Page text:
((

Vera Clemente


Vera Clemente was a Puerto Rican philanthropist, head of the Roberto Clemente Foundation. She founded a sports education facility in Puerto Rico, and was a Goodwill Ambassador for Major League Baseball. She was the wife of baseball player Roberto Clemente, who died in 1972, and the mother of sportscaster Roberto Clemente Jr. She went to the White House in 2003 to receive her husband's posthumous Presidential Medal of Freedom.

Early life

Vera Cristina Zabala Vivada was born in Puerto Rico in 1941. She graduated from the University of Puerto Rico, and worked as a bank teller as a young woman.

Career

Clemente was chair of the Roberto Clemente Foundation, and a Goodwill Ambassador for Major League Baseball. She and her three young sons attended Roberto Clemente's posthumous induction into the Baseball Hall of Fame in 1973. In his memory, she established the Ciudad Deportiva Roberto Clemente, a sports education facility in Carolina, Puerto Rico, supported by grants, loans, and an annual telethon that she hosted. "My main purpose was to do what he was planning to do," she said in a 1994 interview. She also established a pediatric clinic in Nicaragua in his memory.

))

Dataset records:
((

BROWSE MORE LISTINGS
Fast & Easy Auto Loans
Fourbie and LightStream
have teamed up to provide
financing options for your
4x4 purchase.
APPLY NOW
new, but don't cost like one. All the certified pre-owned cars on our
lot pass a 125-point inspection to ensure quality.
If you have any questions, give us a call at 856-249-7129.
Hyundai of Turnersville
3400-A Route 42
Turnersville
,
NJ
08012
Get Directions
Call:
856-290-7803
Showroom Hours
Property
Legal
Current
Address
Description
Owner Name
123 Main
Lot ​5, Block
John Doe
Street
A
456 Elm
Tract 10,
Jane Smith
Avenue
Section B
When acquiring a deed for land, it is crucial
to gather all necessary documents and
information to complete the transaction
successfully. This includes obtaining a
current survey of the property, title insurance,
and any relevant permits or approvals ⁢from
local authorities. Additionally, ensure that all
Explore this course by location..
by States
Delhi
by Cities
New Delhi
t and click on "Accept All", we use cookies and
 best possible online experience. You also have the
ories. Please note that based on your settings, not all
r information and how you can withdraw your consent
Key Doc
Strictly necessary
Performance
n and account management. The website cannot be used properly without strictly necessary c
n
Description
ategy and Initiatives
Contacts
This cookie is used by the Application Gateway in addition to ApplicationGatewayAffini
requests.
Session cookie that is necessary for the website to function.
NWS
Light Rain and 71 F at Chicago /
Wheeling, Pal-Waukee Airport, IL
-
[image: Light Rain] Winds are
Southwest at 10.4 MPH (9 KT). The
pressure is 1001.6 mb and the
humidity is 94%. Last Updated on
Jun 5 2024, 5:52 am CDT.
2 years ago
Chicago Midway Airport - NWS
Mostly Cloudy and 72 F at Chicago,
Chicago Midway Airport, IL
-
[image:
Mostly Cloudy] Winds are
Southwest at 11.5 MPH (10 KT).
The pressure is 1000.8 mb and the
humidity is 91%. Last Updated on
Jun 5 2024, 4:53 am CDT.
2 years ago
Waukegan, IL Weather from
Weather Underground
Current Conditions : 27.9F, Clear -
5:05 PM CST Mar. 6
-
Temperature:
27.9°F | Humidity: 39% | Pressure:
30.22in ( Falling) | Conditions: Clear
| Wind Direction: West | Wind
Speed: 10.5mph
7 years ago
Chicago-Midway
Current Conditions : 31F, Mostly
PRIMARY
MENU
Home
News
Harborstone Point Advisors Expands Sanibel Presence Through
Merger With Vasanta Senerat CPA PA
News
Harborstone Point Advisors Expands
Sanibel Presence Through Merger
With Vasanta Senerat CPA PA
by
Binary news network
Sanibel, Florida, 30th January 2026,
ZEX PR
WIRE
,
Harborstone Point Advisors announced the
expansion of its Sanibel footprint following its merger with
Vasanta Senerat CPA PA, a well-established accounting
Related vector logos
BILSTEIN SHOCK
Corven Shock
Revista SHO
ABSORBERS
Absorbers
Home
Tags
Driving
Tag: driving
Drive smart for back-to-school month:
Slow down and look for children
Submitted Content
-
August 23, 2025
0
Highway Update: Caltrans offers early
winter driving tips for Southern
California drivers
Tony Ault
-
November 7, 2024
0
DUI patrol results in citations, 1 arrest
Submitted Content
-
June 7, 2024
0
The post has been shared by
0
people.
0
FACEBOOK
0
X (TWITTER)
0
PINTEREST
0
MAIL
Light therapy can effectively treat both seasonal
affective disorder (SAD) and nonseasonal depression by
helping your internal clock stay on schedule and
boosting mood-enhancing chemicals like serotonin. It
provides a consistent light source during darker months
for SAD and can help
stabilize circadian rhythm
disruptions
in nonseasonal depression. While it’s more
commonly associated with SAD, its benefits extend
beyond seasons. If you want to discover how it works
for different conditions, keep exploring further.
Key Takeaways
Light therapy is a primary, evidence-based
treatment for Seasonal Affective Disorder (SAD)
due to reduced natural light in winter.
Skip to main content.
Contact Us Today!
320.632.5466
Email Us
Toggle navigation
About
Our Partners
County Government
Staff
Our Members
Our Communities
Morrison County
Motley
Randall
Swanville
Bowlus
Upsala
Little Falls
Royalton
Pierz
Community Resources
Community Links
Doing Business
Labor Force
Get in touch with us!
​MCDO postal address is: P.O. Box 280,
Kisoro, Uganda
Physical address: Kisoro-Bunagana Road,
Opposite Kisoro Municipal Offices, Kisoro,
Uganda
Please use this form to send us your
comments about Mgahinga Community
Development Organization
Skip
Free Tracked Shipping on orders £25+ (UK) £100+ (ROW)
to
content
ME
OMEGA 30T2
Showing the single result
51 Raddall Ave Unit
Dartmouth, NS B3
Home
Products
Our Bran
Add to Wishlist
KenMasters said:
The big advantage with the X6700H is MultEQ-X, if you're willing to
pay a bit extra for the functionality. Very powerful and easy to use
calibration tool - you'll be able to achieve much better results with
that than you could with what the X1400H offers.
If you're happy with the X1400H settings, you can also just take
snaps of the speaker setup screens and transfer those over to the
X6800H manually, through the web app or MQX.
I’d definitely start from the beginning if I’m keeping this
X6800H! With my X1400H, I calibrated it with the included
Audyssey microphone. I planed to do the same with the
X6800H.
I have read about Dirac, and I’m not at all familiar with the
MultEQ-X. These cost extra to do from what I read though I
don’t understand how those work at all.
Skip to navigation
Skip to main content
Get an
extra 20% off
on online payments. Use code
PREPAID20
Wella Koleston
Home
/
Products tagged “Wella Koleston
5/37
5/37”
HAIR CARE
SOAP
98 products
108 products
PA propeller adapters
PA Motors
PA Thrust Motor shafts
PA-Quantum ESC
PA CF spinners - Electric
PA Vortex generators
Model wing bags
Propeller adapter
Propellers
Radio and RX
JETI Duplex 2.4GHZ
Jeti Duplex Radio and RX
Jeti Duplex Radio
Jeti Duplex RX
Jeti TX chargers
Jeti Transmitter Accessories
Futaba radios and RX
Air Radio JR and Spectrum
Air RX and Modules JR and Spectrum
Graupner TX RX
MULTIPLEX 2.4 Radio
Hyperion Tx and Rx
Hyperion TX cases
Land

))

Explore the material:
1) From the passage on Vera Clemente, reproduce the text from "Clemente was chair" to "in his memory.".
2) Using the passage on Vera Clemente, explain in one to three sentences why she established the Ciudad Deportiva Roberto Clemente.

Per-task outputs:
1)
Clemente was chair of the Roberto Clemente Foundation, and a Goodwill Ambassador for Major League Baseball. She and her three young sons attended Roberto Clemente's posthumous induction into the Baseball Hall of Fame in 1973. In his memory, she established the Ciudad Deportiva Roberto Clemente, a sports education facility in Carolina, Puerto Rico, supported by grants, loans, and an annual telethon that she hosted. "My main purpose was to do what he was planning to do," she said in a 1994 interview. She also established a pediatric clinic in Nicaragua in his memory.

2) She established it in memory of her husband, Roberto Clemente. In a 1994 interview, she said her main purpose was to do what he had been planning to do.